Hinzu kommt, dass Arbeitnehmerinnen und Arbeitnehmer proportional betrachtet oft wesentlich mehr Steuern und Sozialabgaben entrichten als Reiche. Während Durchschnittsverdiener in der EU zwischen 40 und 50 Prozent ihres monatlichen Einkommens abführen, sind es bei den Milliardären im Schnitt nur 20 bis 25 Prozent, hat der französische Ökonom Gabriel Zucman ausgerechnet. Einer der Gründe: Die Abgaben auf Kapitalerträge sind weltweit wesentlich geringer als jene auf Arbeit. Das will Lula nun ändern.

Brasiliens Vorschlag zufolge sollen die weltweit reichsten 3000 Privatpersonen, die eine Milliarde Dollar oder mehr besitzen, künftig jährlich zwei Prozent ihres Vermögens als Steuern an den Staat zahlen.
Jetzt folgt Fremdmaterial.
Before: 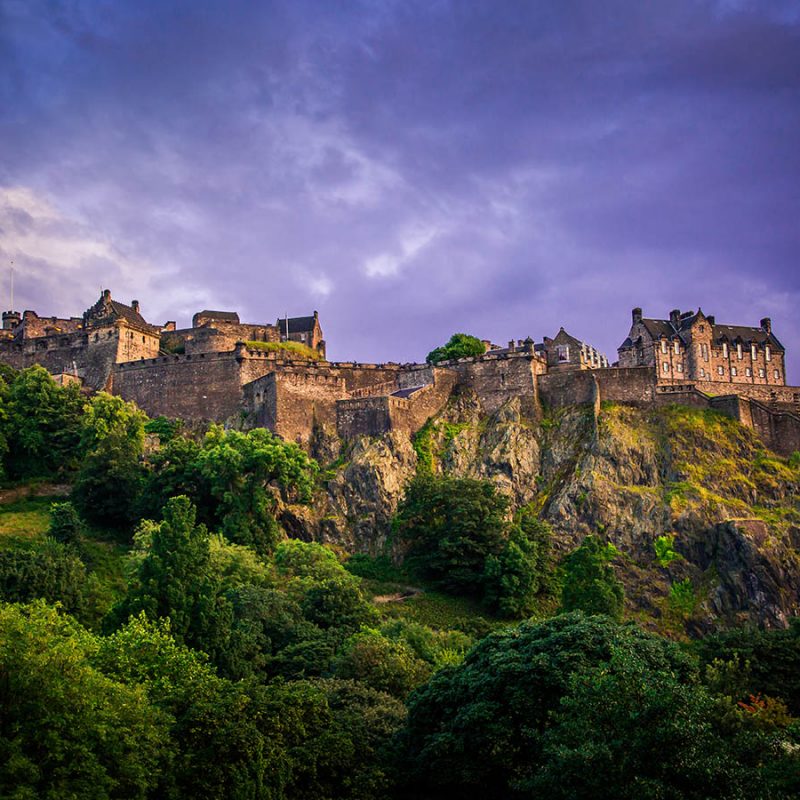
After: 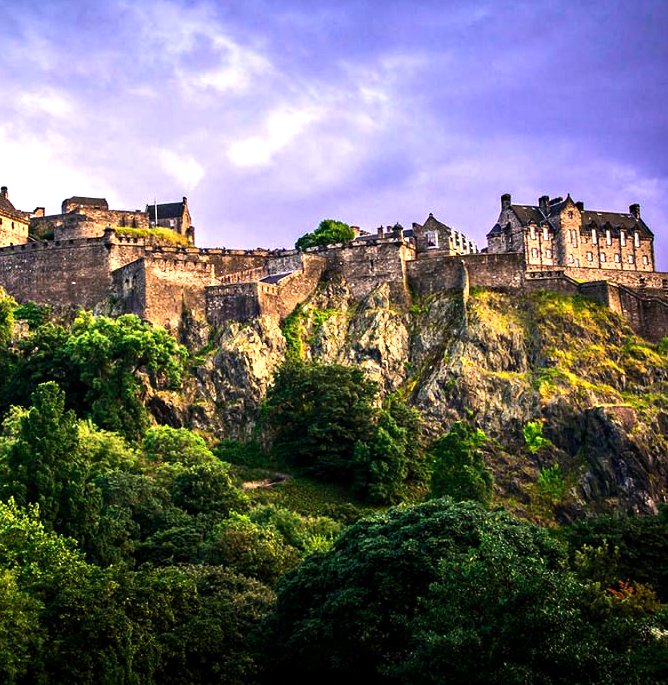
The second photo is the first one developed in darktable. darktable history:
exposure: black level correction 0.001, exposure 0.498 EV, compensate exposure bias true, compensate highlight preservation false
haze removal: compatibility mode true, adaptive false
crop: left 16.407%, top 14.325%
tone equalizer: -8 EV -0.711 EV, -7 EV -0.685 EV, -6 EV -0.616 EV, -5 EV -0.386 EV, -3 EV 0.405 EV, -2 EV 0.6 EV, -1 EV 0.687 EV, +0 EV 0.725 EV, edges refinement/feathering 500, mask exposure compensation -1.57 EV, preserve details no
Die zusätzlichen Steuereinnahmen bezifferte Lula auf 180 bis 225 Milliarden Euro jährlich. Das Geld könnte in die Bildung, die Gesundheit sowie in den Umweltschutz von unterentwickelten Regionen investiert werden. Etliche nationale Regierungen stellten sich hinter Brasiliens Vorschlag, etwa Frankreich, Spanien, Kolumbien, die Staaten der Afrikanischen Union sowie Südafrika; aus Deutschland kamen widersprüchliche Signale. Entwicklungsministerin Svenja Schulze (SPD) begrüßte die Initiative, Finanzminister Christian Lindner (FDP) äußerte sich kritisch zu höheren Belastungen für Vermögende. Auch aus den USA kamen Vorbehalte.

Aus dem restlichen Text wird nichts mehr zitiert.